> Task prompt
Print the lines exactly. Start at the first line of the material below, end with the line that contains "pinky pip: (1314, 1016)", and skip all pictures.

> Listed entries

--------------------------------------------------

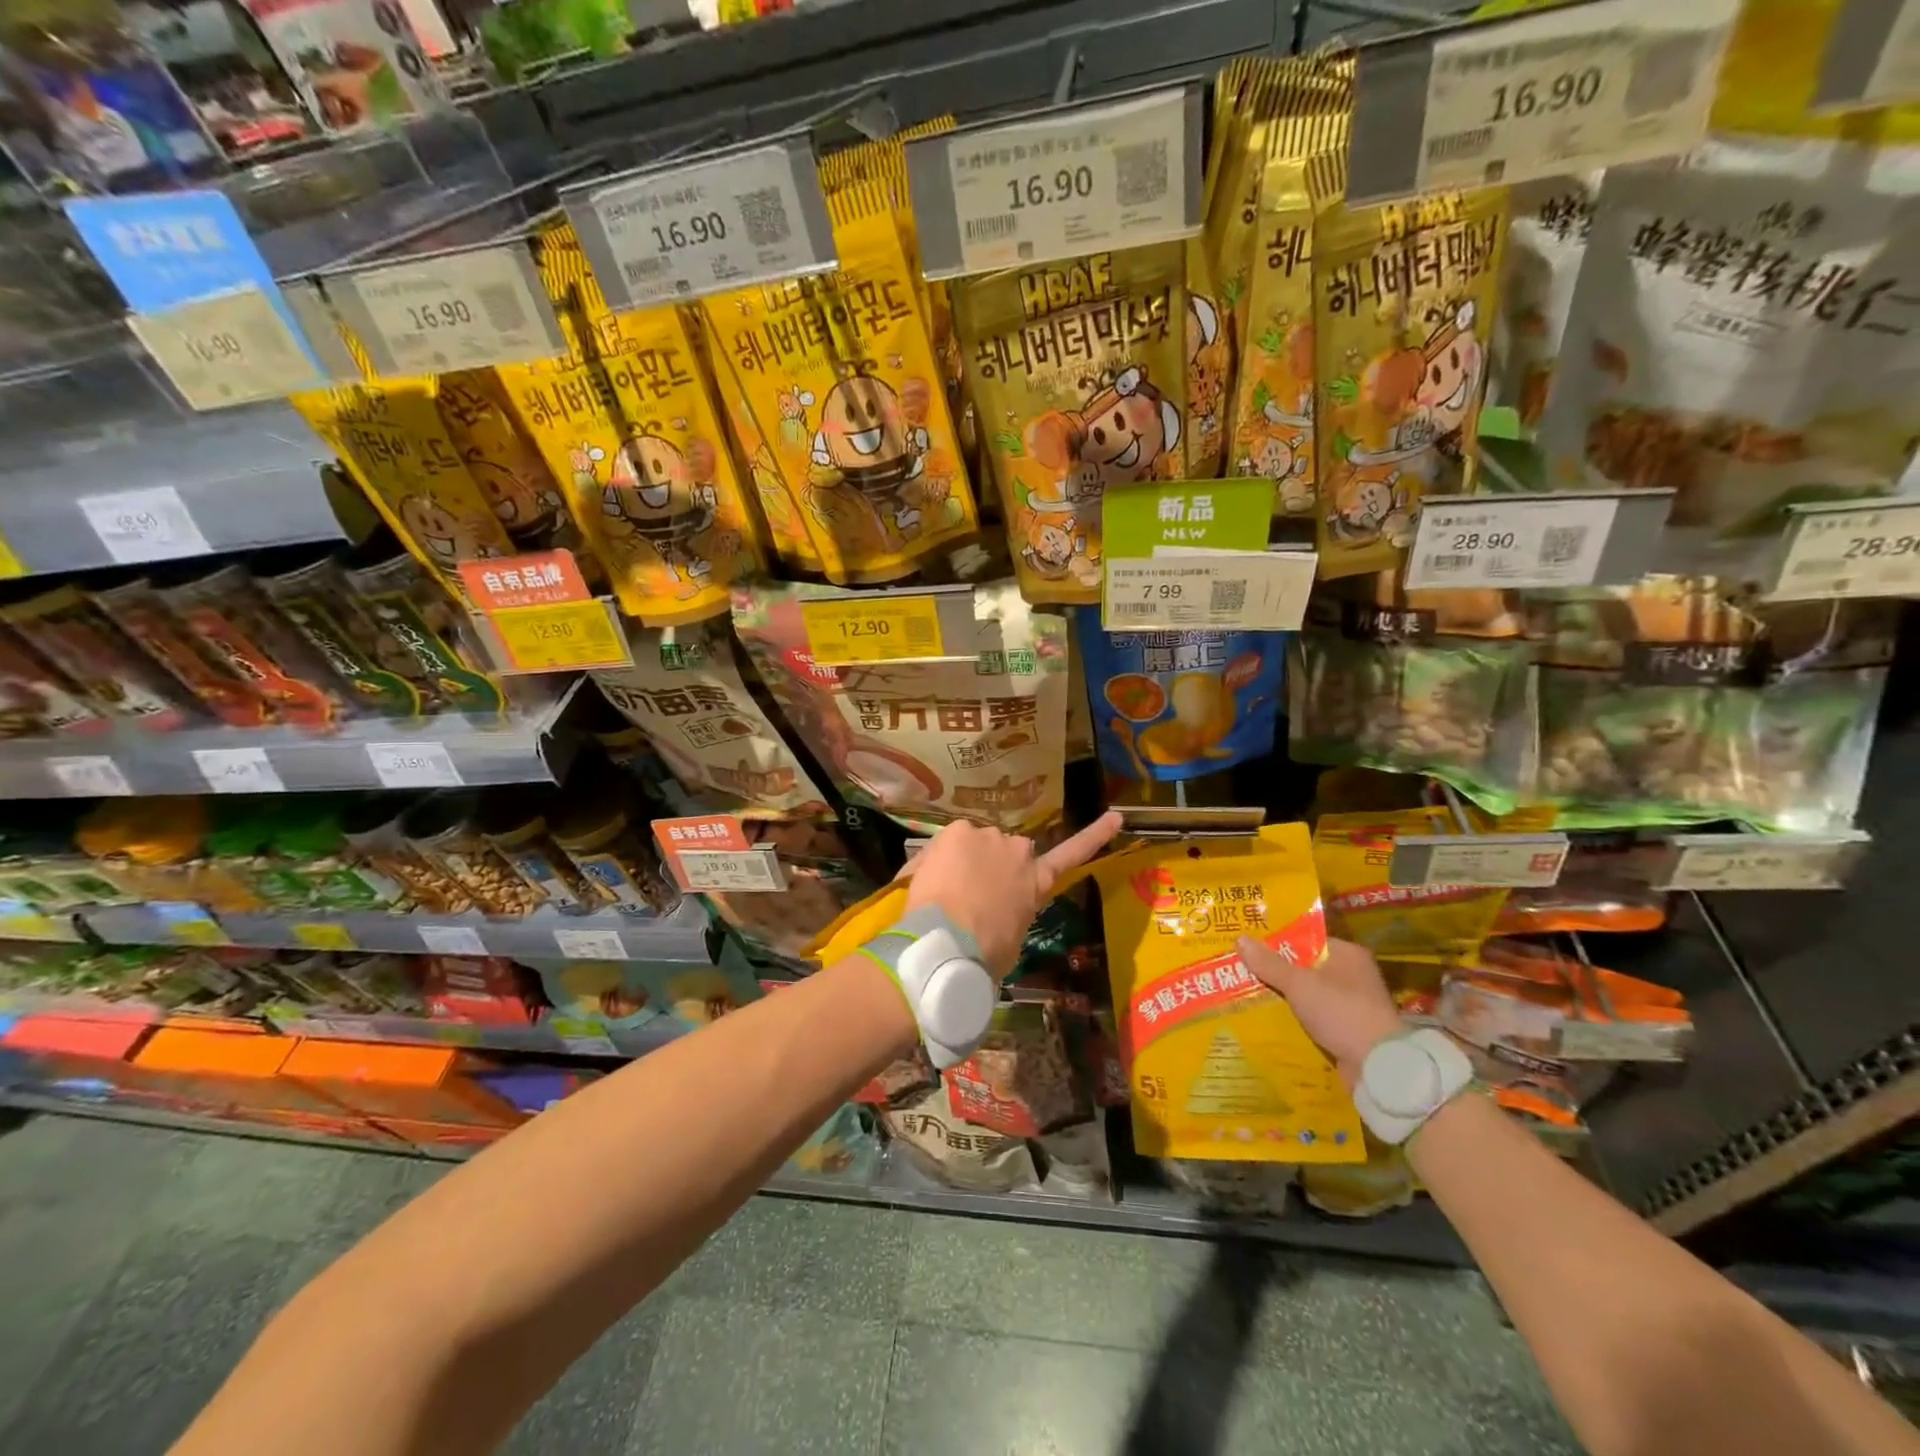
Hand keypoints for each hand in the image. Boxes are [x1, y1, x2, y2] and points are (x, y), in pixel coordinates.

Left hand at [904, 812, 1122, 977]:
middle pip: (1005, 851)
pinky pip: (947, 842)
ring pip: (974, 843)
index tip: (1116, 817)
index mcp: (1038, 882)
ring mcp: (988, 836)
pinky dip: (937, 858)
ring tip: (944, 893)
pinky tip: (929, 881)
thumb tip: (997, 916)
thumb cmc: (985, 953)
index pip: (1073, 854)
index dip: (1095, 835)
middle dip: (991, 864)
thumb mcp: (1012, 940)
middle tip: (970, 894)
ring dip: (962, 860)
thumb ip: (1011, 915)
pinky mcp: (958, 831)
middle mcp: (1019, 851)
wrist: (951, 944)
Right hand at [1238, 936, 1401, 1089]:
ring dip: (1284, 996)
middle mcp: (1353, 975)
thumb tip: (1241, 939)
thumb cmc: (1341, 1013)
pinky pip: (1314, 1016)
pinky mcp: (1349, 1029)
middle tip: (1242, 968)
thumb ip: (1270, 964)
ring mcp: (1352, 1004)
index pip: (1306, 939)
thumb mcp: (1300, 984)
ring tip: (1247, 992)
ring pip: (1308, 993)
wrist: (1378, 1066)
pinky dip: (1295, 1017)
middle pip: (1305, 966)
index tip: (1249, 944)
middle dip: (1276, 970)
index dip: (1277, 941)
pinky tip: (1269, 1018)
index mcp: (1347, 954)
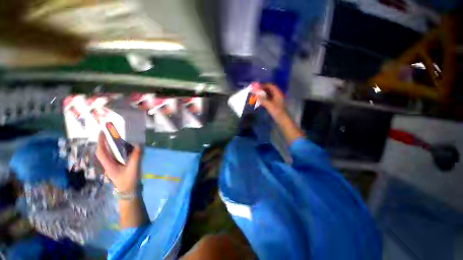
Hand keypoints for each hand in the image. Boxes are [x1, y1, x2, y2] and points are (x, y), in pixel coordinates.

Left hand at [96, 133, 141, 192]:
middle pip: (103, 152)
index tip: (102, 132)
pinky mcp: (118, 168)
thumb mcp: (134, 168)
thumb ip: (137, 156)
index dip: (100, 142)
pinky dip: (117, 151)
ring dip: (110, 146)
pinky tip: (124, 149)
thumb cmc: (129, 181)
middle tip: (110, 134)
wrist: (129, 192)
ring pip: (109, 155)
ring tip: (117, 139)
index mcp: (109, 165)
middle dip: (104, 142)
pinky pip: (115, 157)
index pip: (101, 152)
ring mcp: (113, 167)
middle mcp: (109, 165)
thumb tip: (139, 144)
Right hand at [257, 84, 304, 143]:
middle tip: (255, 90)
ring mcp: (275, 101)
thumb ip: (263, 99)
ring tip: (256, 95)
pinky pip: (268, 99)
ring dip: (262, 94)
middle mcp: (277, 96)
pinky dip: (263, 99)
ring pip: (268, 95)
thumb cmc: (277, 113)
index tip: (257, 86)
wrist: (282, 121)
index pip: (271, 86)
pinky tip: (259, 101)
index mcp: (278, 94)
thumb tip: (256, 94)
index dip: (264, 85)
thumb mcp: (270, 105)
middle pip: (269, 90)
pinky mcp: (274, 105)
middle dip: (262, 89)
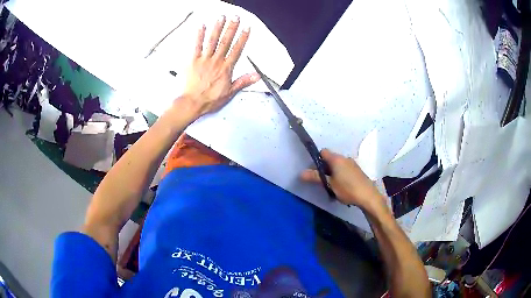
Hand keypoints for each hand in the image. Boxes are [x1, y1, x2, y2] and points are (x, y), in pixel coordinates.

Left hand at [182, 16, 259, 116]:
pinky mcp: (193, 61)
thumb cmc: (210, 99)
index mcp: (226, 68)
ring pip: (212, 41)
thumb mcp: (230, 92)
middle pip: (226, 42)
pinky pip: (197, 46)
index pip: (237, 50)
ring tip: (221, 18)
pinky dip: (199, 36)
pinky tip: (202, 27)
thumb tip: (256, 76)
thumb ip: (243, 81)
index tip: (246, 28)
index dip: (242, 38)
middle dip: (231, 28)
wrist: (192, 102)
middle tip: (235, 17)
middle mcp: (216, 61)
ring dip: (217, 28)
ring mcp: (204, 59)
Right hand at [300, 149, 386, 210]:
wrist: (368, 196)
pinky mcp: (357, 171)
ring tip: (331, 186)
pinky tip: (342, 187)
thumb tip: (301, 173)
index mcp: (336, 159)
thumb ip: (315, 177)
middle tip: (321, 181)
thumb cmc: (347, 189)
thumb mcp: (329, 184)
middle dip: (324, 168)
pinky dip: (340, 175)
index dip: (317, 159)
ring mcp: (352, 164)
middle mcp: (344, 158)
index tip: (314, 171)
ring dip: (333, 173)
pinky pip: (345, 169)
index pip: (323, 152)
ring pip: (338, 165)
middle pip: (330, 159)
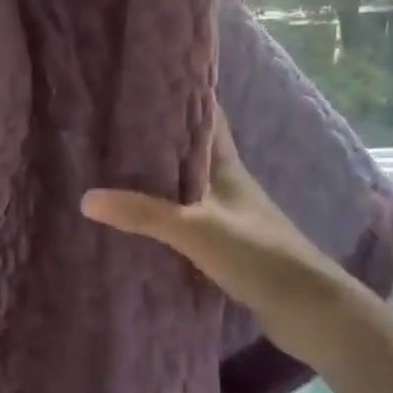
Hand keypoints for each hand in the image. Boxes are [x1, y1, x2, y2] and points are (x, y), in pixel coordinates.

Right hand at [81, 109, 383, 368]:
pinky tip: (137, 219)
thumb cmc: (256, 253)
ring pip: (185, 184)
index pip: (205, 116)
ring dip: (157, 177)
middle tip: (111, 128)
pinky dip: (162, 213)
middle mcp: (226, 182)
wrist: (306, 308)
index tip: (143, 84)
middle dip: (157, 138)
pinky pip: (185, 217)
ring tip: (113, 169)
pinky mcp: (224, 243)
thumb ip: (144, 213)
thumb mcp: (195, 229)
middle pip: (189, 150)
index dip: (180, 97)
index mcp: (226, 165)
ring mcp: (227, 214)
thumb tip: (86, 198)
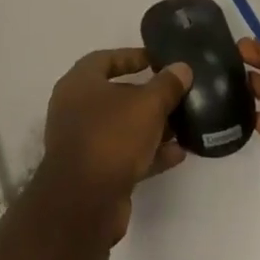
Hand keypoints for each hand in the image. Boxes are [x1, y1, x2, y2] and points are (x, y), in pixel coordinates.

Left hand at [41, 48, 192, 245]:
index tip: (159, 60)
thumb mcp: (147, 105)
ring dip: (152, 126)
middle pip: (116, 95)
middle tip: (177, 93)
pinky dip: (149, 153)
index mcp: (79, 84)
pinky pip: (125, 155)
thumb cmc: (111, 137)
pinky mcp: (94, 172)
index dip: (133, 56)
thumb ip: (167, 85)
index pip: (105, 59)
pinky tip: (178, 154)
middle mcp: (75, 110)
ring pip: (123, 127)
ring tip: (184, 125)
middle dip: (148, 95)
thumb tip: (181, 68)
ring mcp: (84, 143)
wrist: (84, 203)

--------------------------------------------------

> Exercise solution
Hand keypoints for each hand in the image. Boxes are [x1, y1, x2, y2] and points are (x, y), in pixel coordinates.

Left hand at [904, 812, 1122, 977]:
middle pip: (1005, 851)
pinky pip: (947, 842)
ring pip: (974, 843)
index tip: (1116, 817)
index mcp: (1038, 882)
ring mcp: (988, 836)
pinky dip: (937, 858)
ring tip: (944, 893)
pinky tip: (929, 881)
thumb tip: (997, 916)
thumb cmc: (985, 953)
index pip: (1073, 854)
index dip: (1095, 835)
middle dip: (991, 864)
thumb mcp: (1012, 940)
middle tip: (970, 894)
ring dip: (962, 860)
thumb ip: (1011, 915)
pinky mcp: (958, 831)
middle mcp: (1019, 851)
wrist: (951, 944)
Right hand at [1238, 936, 1401, 1089]:
ring dip: (1284, 996)
middle mcp: (1353, 975)
thumb tip: (1241, 939)
thumb cmc: (1341, 1013)
pinky pip: (1314, 1016)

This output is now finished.